1982年生まれ。早稲田大学大学院政治学研究科修士課程修了。民間企業を経た後、2008年から未来工学研究所。09年には外務省国際情報統括官組織で専門分析員を兼任。10年、日露青年交流センターの若手研究者等派遣フェローシップによってモスクワの世界経済・国際関係研究所(IMEMO)に留学。専門は、ロシアの軍事・安全保障政策、軍需産業政策など。著書に軍事大国ロシア』(作品社)、『プーチンの国家戦略』(東京道堂出版)『ロシアの軍事情報を配信するサイト「World Security Intelligence」(http://wsintell.org/top/)を運営。

 ロシアの有力紙『コメルサント』系のビジネス誌『ジェーンギ』が、「航空商業軍」という奇妙なタイトルの記事を掲載した。ロシア空軍の正式名称である航空宇宙軍の「宇宙(コスミーチェスキエ)」の部分を「商業(コメルチェースキエ)」ともじったものだが、これにはもちろん理由がある。

「航空商業軍」の「戦果」

 前回の小欄では、シリア作戦が新兵器の実験になっていることを公言するプーチン大統領の演説を紹介したが、今回の記事によると、シリア作戦は諸外国に対する武器売り込みとしても格好の機会であったらしい。シリア作戦にかかった戦費以上の利益が武器輸出で挙がる見込みであるという。以下、「航空商業軍」の「戦果」のほどを『ジェーンギ』記事から紹介してみよう。

iStock

 (翻訳)

 イワン・サフローノフ「航空商業軍:シリア後のロシア製兵器にはどんな需要が生まれるか」『ジェーンギ』2016年3月28日。

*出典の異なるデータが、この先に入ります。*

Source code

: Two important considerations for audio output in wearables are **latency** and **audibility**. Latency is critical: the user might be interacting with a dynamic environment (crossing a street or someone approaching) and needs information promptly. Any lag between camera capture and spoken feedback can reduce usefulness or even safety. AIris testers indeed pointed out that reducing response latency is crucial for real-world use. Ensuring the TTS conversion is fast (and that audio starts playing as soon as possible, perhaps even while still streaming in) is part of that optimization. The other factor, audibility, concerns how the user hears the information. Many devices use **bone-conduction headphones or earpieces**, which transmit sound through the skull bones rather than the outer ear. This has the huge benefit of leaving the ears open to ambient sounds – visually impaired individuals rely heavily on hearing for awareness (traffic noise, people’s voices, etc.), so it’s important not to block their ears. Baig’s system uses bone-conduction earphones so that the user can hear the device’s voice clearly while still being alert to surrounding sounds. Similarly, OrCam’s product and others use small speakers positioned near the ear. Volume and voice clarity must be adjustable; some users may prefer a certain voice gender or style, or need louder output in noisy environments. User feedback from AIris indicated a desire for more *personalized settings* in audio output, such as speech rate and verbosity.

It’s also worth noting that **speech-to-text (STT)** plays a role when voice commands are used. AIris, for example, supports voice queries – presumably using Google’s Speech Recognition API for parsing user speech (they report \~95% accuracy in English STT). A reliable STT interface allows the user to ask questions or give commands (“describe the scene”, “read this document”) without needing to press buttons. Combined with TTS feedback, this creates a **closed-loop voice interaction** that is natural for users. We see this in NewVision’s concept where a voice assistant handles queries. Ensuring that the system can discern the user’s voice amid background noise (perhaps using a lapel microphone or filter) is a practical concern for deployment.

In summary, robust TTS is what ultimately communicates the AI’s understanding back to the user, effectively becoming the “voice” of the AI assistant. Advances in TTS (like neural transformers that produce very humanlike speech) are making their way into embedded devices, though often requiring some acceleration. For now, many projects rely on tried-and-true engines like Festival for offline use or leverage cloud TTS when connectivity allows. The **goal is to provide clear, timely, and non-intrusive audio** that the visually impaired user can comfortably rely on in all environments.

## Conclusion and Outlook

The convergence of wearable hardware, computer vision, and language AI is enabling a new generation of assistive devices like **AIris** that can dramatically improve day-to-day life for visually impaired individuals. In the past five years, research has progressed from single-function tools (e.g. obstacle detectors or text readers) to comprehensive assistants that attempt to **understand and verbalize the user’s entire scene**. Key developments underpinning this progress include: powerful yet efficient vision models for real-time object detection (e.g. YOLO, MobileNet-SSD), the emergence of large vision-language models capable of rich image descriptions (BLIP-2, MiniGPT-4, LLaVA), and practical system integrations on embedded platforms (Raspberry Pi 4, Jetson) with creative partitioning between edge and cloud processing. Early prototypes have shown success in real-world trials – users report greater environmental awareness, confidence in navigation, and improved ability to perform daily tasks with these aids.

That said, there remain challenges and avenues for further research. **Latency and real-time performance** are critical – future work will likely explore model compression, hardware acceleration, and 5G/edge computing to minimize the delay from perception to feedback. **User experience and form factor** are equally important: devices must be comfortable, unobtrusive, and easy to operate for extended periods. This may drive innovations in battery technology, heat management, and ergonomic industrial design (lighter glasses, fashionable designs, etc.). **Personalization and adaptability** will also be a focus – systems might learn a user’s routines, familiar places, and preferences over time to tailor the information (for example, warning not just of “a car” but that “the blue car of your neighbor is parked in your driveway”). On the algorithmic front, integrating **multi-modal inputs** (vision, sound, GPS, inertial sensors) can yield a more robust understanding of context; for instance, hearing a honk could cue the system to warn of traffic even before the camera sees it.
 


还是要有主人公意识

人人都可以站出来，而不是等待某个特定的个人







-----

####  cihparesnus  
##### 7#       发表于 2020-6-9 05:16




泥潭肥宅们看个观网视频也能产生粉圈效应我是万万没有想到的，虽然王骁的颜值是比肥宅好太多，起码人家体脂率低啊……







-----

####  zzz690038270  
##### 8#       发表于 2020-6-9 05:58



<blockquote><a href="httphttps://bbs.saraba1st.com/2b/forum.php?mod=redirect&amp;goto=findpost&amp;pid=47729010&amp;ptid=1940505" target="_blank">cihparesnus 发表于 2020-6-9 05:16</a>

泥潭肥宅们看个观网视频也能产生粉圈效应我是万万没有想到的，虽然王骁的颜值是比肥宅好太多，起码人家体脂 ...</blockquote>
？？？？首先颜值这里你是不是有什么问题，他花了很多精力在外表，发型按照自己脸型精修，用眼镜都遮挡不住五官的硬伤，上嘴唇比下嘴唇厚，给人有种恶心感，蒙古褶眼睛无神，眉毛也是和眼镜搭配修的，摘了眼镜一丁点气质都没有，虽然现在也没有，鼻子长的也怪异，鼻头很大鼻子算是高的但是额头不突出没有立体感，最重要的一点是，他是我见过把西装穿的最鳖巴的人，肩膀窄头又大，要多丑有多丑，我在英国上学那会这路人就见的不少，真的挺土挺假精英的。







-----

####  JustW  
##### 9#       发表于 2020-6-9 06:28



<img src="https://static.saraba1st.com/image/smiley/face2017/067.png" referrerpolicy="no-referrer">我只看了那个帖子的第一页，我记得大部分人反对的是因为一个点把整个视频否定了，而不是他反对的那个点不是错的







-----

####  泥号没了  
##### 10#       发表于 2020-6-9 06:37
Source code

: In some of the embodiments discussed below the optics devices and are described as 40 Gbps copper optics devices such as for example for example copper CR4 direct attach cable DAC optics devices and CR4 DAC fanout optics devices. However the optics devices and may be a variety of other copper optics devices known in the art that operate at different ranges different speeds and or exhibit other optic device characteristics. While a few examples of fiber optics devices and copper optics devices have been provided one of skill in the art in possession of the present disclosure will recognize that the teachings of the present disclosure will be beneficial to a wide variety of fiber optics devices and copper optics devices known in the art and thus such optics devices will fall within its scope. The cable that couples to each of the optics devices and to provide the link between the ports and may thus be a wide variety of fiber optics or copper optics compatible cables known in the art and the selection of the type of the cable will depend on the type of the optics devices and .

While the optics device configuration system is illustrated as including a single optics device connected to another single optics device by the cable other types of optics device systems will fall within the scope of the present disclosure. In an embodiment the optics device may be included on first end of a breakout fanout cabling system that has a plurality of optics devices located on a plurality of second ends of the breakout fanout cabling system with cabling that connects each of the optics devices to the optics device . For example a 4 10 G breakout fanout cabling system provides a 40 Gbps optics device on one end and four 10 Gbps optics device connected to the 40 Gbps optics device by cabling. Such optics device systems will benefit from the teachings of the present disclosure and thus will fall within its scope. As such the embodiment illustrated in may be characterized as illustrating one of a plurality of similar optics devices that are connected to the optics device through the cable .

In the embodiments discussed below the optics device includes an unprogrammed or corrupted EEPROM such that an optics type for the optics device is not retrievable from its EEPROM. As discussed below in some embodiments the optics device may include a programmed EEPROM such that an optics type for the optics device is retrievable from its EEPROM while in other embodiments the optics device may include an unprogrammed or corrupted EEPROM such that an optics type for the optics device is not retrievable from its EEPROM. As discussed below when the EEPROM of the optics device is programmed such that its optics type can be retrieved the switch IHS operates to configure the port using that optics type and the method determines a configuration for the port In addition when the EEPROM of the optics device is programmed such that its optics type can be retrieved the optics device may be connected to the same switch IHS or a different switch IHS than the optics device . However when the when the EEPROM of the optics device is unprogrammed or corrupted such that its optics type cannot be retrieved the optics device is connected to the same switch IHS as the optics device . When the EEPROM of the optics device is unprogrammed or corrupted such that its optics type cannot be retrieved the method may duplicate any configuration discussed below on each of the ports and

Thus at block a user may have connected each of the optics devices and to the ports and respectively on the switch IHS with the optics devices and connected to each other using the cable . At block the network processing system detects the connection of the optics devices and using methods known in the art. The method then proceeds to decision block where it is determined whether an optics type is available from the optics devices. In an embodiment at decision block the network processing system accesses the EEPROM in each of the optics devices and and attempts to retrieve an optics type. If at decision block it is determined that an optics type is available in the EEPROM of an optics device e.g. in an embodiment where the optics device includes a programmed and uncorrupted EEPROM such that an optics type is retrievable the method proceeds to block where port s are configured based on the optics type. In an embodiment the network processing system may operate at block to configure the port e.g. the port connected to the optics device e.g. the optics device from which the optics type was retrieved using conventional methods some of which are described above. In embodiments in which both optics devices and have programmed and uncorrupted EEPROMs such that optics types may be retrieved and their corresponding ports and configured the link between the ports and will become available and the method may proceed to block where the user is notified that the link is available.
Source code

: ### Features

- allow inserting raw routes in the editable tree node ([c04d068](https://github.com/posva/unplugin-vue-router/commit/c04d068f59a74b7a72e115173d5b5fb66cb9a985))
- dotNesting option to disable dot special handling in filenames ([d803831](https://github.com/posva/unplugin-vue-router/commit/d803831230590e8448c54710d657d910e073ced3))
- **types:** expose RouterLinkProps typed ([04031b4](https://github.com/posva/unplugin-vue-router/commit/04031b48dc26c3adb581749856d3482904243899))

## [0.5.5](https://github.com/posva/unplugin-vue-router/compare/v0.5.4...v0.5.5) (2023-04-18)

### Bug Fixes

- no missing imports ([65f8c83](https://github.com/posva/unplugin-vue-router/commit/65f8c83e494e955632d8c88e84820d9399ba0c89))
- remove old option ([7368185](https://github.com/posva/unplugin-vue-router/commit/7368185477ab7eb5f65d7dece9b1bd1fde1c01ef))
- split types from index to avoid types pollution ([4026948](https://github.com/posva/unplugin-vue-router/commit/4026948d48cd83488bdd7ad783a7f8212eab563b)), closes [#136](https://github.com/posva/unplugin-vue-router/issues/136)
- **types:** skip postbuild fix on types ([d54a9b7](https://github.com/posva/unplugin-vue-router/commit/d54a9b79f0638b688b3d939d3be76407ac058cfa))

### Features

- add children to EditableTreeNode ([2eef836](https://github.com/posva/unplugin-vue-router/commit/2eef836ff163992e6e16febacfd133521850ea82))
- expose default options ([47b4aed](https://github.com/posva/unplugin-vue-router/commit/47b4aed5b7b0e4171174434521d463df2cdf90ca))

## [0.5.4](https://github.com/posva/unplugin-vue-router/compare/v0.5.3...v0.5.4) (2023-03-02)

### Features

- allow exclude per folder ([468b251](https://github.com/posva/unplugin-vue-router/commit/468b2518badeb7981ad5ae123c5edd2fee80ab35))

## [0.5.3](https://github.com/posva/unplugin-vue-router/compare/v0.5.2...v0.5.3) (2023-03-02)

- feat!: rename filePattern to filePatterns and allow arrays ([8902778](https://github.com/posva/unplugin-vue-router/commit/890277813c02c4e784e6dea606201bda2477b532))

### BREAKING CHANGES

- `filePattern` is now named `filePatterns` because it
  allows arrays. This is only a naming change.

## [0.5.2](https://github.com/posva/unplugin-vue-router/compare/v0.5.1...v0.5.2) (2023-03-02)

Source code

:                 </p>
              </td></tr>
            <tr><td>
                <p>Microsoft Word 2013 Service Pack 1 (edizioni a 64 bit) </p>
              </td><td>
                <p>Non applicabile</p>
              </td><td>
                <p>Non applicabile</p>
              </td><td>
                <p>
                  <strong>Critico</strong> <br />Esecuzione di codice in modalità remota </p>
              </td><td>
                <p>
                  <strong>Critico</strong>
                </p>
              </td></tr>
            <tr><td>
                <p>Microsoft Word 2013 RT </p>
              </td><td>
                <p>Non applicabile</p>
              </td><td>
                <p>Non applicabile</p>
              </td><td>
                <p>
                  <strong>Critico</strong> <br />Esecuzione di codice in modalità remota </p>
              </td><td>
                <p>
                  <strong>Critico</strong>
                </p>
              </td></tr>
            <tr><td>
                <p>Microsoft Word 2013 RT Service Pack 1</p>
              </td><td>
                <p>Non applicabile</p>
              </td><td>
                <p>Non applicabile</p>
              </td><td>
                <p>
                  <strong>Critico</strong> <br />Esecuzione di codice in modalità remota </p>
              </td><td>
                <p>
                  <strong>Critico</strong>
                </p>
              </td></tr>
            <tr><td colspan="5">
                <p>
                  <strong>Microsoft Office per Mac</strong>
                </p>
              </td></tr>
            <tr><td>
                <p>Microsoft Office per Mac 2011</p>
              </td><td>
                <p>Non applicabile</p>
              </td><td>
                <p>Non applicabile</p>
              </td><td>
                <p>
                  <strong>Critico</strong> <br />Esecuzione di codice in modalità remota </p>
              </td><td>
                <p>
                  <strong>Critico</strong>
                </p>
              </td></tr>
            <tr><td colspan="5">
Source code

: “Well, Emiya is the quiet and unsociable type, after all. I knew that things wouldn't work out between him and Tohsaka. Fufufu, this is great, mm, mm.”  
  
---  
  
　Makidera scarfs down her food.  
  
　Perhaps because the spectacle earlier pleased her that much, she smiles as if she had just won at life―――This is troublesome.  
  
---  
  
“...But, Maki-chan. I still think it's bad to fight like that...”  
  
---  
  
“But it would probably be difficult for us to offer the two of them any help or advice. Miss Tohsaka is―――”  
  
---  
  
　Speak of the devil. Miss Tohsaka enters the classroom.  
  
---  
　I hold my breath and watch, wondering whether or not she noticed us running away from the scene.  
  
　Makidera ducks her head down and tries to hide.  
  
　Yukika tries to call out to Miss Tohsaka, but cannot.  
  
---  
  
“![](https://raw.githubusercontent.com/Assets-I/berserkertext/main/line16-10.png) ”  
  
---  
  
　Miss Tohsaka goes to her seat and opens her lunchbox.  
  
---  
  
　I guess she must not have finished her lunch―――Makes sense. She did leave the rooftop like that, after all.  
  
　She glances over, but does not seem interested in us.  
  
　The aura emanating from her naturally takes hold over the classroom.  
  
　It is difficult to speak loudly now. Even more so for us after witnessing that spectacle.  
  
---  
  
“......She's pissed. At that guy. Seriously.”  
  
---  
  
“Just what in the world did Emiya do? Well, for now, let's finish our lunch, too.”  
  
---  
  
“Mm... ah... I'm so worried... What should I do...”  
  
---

 ロシアはシリアでの航空軍事作戦で330億ルーブルを支出したが、そこから得られる利益はさらに大きなものである。中東におけるロシア製兵器の実戦使用は、顧客へのいい宣伝になった。『ジェーンギ』の評価によると、その潜在的な輸出契約額は来る数年間で60-70億ドルにも達しうる。

 (中略)

 外国との軍事技術協力(訳注:武器輸出を示すロシアの用語)に関わる「ジェーンギ」の情報源によると、潜在的な顧客たちは「実証済みの武器」、すなわちロシア軍に採用されたり他の国がすでに購入した武器に注目しているという。「シリアは一石二鳥だった」と同人は言う。「一方では、我々は装備品の戦闘能力をデモンストレーションして顧客の注目を集めた。他方、現存の航空兵器の半分以上を戦闘環境下で試してみることができたのだ」。

 (中略)

 半年間で軍に支出されたのは330億ルーブルである。この資金は国防省の予算に演習及び戦闘訓練の費用として計上されていたものだが、実際の戦争のために付け替えられた。「ジェーンギ」の情報によると、この額には全ての兵站及び物資・装備関連支出が含まれている。航空攻撃手段の調達と航空機材の工場修理のためにさらに100億ルーブルがかかっている可能性もある。

 (中略)

 しかし、これらの支出は期待しうる配当を考えれば高すぎるということはない。「ジェーンギ」に対して幾人かの軍情報筋が述べたところによると、シリア作戦の開始後、連邦軍事技術協力庁(FSVTS)にはロシアの国防産業の製品に関心を持った国々から少なからぬ引き合いが来ているという。その多くは航空装備の調達を望んでいる。